*** Opening of Input for this task ***

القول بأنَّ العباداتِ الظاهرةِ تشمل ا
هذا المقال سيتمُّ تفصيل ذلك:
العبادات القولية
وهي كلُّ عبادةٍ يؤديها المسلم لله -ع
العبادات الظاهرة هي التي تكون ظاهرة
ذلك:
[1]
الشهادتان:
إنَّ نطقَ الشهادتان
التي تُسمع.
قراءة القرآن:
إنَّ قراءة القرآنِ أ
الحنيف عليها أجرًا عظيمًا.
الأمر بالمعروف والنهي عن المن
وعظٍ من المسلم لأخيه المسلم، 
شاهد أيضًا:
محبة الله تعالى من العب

*** Close of Input for this task ***

→ **Problem**
All entries must be printed exactly, with nothing omitted.

→ **Task output**
القول بأنَّ العباداتِ الظاهرةِ تشمل ا
هذا المقال سيتمُّ تفصيل ذلك:
العبادات القولية
وهي كلُّ عبادةٍ يؤديها المسلم لله -ع
العبادات الظاهرة هي التي تكون ظاهرة
ذلك:
[1]
الشهادتان:
إنَّ نطقَ الشهادتان
التي تُسمع.
قراءة القرآن:
إنَّ قراءة القرآنِ أ
الحنيف عليها أجرًا عظيمًا.
الأمر بالمعروف والنهي عن المن
وعظٍ من المسلم لأخيه المسلم، 
شاهد أيضًا:
محبة الله تعالى من العب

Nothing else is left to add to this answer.